US–Israel Nonproliferation Dialogue

July 23, 2018

On April 29–30, 2018, the James Martin Center for Nonproliferation Studies (CNS), the National Defense University’s Center for the Study of Weapons of Mass Destruction (CSWMD), and Tel Aviv University’s Institute for National Security Studies (INSS) held a two-day track 1.5 US–Israel nonproliferation dialogue in Tel Aviv, Israel.

The purpose of the dialogue was for experts and officials from the United States and Israel to exchange views on evolving threat perceptions, perceived gaps in goals, priorities, and policies, and identify further opportunities for deepening bilateral cooperation to counter the proliferation of weapons of mass destruction (WMD) and related threats. The dialogue was aimed at supporting and complementing the official dialogue between the two countries.

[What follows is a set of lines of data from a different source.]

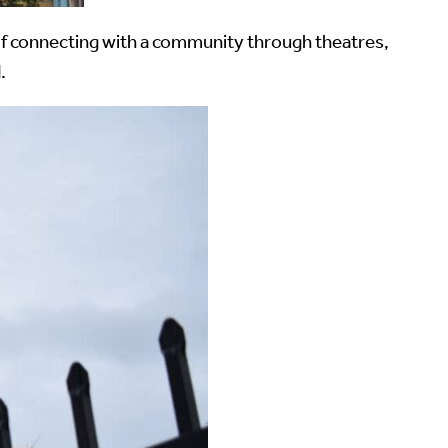
. If connecting with a community through theatres,
.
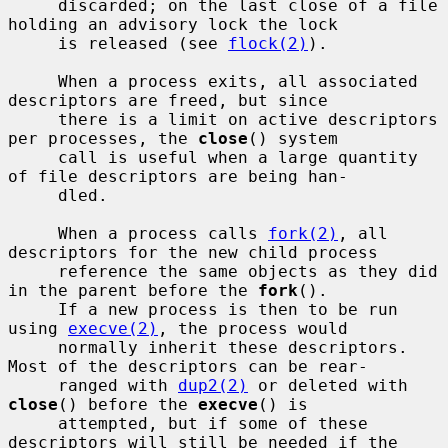
     discarded; on the last close of a file 
holding an advisory lock the lock

     is released (see 
flock(2)
).

     When a process exits, all associated 
descriptors are freed, but since

     there is a limit on active descriptors 
per processes, the 
close
() system

     call is useful when a large quantity 
of file descriptors are being han-

     dled.

     When a process calls 
fork(2)
, all 
descriptors for the new child process

     reference the same objects as they did 
in the parent before the 
fork
().

     If a new process is then to be run 
using 
execve(2)
, the process would

     normally inherit these descriptors.  
Most of the descriptors can be rear-

     ranged with 
dup2(2)
 or deleted with 
close
() before the 
execve
() is

     attempted, but if some of these 
descriptors will still be needed if the
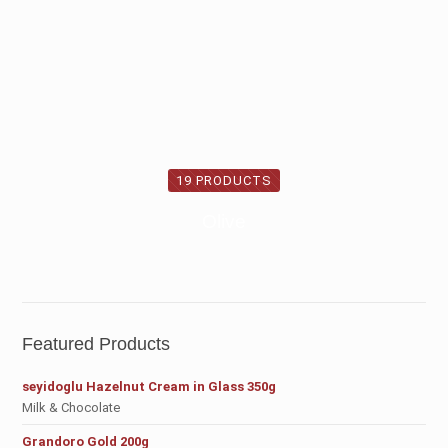
19 PRODUCTS
Olive
Featured Products
seyidoglu Hazelnut Cream in Glass 350g
Milk & Chocolate
Grandoro Gold 200g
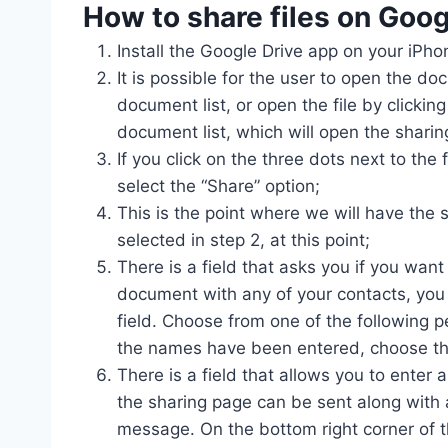
How to share files on
Goog
Install the Google Drive app on your iPho
It is possible for the user to open the doc
document list, or open the file by clicking
document list, which will open the sharin
If you click on the three dots next to the 
select the “Share” option;
This is the point where we will have the
selected in step 2, at this point;
There is a field that asks you if you want
document with any of your contacts, you 
field. Choose from one of the following p
the names have been entered, choose the
There is a field that allows you to enter
the sharing page can be sent along with a
message. On the bottom right corner of th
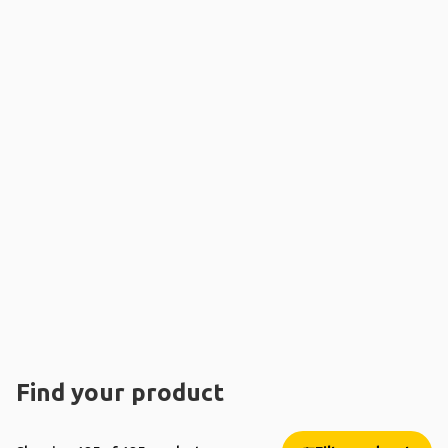
Find your product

The agenda for the dialogue was developed in consultation with senior US and Israeli officials. Participants included former senior Department of Defense and State Department officials, current and former senior officials from the Israel Defense Forces, Ministry of Defense, Ministry of Foreign Affairs, Ministry of Strategic Affairs, and National Security Council, and senior researchers from INSS. Each panel comprised a US and Israeli speaker who were provided questions in advance to elicit discussion on the two countries’ positions or strategies, possible gaps in bilateral cooperation, and how any discrepancies could be addressed. The dialogue took place on the eve of the public announcement by Israeli Prime Minister Binyamin Netanyahu that Israel had acquired the archives from Iran’s nuclear weapons program and a week prior to President Donald Trump’s announcement of the US withdrawal from the Iran nuclear deal, formally known as the Joint Comprehensive Plan of Action (JCPOA).

Participants from both sides believed that the dialogue contributed to mutual understanding on current and emerging WMD issues, and that the gaps identified below merit further exploration. The organizers observe that the dialogue revealed gaps between the United States and Israel in terms of priorities, threat perceptions, and future plans, some of which the participants were unaware of prior to the meeting.